**Exercise objective:** Copy out the listing that follows in its entirety, keeping it exactly the same.
##########
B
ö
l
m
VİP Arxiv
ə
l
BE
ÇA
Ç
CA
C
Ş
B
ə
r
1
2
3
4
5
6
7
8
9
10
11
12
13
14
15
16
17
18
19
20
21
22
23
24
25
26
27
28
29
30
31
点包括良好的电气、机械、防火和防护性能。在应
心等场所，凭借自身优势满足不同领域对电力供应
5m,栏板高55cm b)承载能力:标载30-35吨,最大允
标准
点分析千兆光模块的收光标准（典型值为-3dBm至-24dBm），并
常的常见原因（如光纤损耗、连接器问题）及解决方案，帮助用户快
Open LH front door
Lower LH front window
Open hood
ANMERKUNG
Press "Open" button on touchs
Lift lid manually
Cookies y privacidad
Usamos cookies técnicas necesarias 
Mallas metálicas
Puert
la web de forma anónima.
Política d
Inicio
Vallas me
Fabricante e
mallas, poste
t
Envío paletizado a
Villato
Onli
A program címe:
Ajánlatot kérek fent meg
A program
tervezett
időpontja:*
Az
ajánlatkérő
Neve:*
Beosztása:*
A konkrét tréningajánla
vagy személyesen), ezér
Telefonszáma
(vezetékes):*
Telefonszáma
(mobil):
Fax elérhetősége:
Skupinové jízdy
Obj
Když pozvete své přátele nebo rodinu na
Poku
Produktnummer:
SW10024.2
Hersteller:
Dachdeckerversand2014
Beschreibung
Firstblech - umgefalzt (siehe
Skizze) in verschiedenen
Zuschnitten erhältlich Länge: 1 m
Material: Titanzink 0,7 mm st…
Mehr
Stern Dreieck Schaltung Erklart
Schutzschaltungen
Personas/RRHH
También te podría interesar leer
##########
**Result of this exercise:**
B
ö
l
m
VİP Arxiv
ə
l
BE
ÇA
Ç
CA
C
Ş
B
ə
r
1
2
3
4
5
6
7
8
9
10
11
12
13
14
15
16
17
18
19
20
21
22
23
24
25
26
27
28
29
30
31
点包括良好的电气、机械、防火和防护性能。在应
心等场所，凭借自身优势满足不同领域对电力供应
5m,栏板高55cm b)承载能力:标载30-35吨,最大允
标准
点分析千兆光模块的收光标准（典型值为-3dBm至-24dBm），并
常的常见原因（如光纤损耗、连接器问题）及解决方案，帮助用户快
Open LH front door
Lower LH front window
Open hood
ANMERKUNG
Press "Open" button on touchs
Lift lid manually
Cookies y privacidad
Usamos cookies técnicas necesarias 
Mallas metálicas
Puert
la web de forma anónima.
Política d
Inicio
Vallas me
Fabricante e
mallas, poste
t
Envío paletizado a
Villato
Onli
A program címe:
Ajánlatot kérek fent meg
A program
tervezett
időpontja:*
Az
ajánlatkérő
Neve:*
Beosztása:*
A konkrét tréningajánla
vagy személyesen), ezér
Telefonszáma
(vezetékes):*
Telefonszáma
(mobil):
Fax elérhetősége:
Skupinové jízdy
Obj
Když pozvete své přátele nebo rodinu na
Poku
Produktnummer:
SW10024.2
Hersteller:
Dachdeckerversand2014
Beschreibung
Firstblech - umgefalzt (siehe
Skizze) in verschiedenen
Zuschnitten erhältlich Länge: 1 m
Material: Titanzink 0,7 mm st…
Mehr
Stern Dreieck Schaltung Erklart
Schutzschaltungen
Personas/RRHH
También te podría interesar leer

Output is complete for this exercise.